In Belle Terre Ranch Inc. v. Wilson, 2015 DJDAR 506, the California Court of Appeal for the First Appellate District decided an agricultural trespass action involving an attorney fees claim.

The defendant purchased the Soda Rock Winery. He intended to repair a winery building on the property. A portion of the winery building was adjacent to the Belle Terre Ranch Inc. (Belle Terre) vineyard. In between the winery building and the vineyard was a path.

A dispute arose when the defendant’s use of the path allegedly damaged the plaintiff’s grape vines. The plaintiff filed a lawsuit to quite title and for trespass, contending that the path was actually on its property. Ultimately, the trial court found in favor of the plaintiff, awarding nominal damages of $1. The court did award the plaintiff, however, $116,920.00 in attorney fees pursuant to Code of Civil Procedure Section 1021.9.

The defendant appealed, arguing that the plaintiff was not entitled to attorney fees, and the court of appeal agreed. The court noted that in an action to recover “damages to personal or real property” resulting from trespass onto agricultural land or a ranch, the prevailing plaintiff is entitled to attorney fees, under Section 1021.9. However, the statute requires some “actual injury” to the property. Because the plaintiff prevailed on the trespass claim, but was only awarded nominal damages, the court concluded that the plaintiff was not entitled to attorney fees under Section 1021.9.


                 In David S. Karton, A Law Corporation, v. Dougherty, 2014 DJDAR 15340, the California Court of Appeal for the Second Appellate District decided a case with a long, convoluted complex fact pattern under California Code of Civil Procedure Section 1717, the prevailing party statute, and Section 1032, which governs cost awards.

The defendant retained David S. Karton, A Law Corporation, to represent him in a marital dissolution case. The attorney expended significant time and resources on the matter but the client did not pay for the services rendered. Three years later, the attorney sued the client to recover $65,247.00 in unpaid fees, costs and interest. The defendant failed to appear and the trial court entered a default judgment against the former client. The attorney then sought to enforce the judgment as well as attorney fees incurred in the divorce case. After further complex proceedings, the attorney was granted relief which actually increased the principal judgment. The former client then appealed the judgment rendered by the trial court.

The appellate court reversed the attorney fees award on the basis that the original default judgment was void because the judgment exceeded the attorney’s original demand. On remand, the trial court granted the former client’s motion to vacate the default. The matter then proceeded to arbitration under Business and Professions Code Section 6201, the mandatory attorney fees arbitration statute. The arbitration panel concluded that the former client had already paid his debt to the law firm and, on that basis, no relief was appropriate for the attorney.

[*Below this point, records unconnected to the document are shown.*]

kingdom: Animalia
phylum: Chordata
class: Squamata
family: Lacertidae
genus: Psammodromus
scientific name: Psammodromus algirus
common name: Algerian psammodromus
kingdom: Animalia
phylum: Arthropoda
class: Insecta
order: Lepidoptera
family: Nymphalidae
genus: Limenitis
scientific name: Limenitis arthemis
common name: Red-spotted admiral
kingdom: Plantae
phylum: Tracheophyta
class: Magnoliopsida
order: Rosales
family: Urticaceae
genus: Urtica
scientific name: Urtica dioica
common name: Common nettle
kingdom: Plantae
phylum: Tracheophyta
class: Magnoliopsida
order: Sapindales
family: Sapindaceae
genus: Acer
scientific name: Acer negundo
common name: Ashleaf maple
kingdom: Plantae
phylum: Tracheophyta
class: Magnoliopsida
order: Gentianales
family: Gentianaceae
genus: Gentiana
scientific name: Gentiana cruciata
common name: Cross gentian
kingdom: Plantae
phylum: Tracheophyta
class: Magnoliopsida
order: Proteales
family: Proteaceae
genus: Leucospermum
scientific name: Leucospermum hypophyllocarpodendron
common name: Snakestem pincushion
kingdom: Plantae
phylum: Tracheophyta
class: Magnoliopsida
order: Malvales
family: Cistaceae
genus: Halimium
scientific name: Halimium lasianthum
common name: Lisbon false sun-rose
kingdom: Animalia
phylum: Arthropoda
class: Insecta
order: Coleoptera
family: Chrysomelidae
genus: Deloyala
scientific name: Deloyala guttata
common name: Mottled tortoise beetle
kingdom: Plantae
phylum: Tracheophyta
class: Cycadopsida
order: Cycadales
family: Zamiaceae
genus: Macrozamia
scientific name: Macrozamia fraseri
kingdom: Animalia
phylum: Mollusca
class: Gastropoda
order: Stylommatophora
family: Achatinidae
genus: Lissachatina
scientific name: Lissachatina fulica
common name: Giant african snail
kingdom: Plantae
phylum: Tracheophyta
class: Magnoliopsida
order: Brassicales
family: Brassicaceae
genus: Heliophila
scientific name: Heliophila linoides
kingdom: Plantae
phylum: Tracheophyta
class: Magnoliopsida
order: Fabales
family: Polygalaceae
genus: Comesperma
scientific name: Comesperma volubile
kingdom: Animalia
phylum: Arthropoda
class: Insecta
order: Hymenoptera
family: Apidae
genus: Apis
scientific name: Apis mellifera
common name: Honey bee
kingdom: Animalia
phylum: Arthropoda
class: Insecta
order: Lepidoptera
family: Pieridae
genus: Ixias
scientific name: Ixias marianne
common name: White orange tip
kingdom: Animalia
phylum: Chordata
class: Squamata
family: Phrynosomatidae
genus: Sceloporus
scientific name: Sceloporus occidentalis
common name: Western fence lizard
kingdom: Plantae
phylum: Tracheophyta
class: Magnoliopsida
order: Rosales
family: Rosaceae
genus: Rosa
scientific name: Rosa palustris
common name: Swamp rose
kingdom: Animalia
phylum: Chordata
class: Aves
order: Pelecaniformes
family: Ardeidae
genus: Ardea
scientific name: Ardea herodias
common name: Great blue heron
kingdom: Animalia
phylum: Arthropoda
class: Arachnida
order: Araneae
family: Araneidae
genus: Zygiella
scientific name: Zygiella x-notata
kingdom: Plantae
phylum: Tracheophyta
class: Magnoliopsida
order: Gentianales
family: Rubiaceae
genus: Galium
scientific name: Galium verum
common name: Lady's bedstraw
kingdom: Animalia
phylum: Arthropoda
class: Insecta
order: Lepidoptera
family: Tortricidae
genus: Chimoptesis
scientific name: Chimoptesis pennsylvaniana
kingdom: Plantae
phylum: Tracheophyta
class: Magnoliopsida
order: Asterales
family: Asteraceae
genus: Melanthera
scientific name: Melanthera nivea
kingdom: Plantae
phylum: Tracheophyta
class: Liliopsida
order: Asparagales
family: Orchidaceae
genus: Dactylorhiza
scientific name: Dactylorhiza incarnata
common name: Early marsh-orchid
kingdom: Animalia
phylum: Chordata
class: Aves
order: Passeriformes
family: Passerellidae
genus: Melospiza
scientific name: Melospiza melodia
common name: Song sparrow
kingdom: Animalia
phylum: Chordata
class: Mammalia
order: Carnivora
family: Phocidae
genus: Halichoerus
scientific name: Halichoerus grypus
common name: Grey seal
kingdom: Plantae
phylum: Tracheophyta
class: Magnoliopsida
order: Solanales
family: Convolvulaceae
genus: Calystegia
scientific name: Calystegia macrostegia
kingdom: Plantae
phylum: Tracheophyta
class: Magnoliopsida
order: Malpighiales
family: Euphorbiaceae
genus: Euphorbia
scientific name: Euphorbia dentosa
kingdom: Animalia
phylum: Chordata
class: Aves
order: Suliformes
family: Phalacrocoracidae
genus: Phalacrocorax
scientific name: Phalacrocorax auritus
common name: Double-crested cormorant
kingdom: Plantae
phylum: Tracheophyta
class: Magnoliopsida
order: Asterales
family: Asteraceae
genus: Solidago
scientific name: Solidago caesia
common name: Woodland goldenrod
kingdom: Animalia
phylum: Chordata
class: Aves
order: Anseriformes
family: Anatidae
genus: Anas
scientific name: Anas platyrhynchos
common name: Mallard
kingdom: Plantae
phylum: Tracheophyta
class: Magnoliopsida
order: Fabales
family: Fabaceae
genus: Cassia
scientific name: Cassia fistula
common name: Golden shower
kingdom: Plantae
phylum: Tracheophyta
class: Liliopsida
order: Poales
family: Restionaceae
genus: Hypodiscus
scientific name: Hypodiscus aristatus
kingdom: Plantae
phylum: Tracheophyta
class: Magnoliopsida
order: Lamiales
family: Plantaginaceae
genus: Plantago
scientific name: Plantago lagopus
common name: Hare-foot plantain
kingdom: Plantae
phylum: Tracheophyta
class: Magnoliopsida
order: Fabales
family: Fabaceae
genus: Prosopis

The attorney then moved the case back to state court where the trial judge ruled that the law firm was the “prevailing party” under the definition of Civil Code Section 1717 and awarded it more than $1 million in attorney fees. The former client appealed yet again.

The court of appeal reversed, noting that under Section 1717, in the event of litigation on a contract, the party prevailing on the contract has a right to recover attorney fees. The prevailing party is the person who received a “greater level of relief” in the action on the contract. The court noted that under Section 1717(b)(2), if a defendant fully tenders a contractual debt, deposits it with the court and proves that this was the full debt, the defendant is the prevailing party for attorney fee purposes. Because the law firm recovered no relief in the action on the contract, the defendant was the  prevailing party.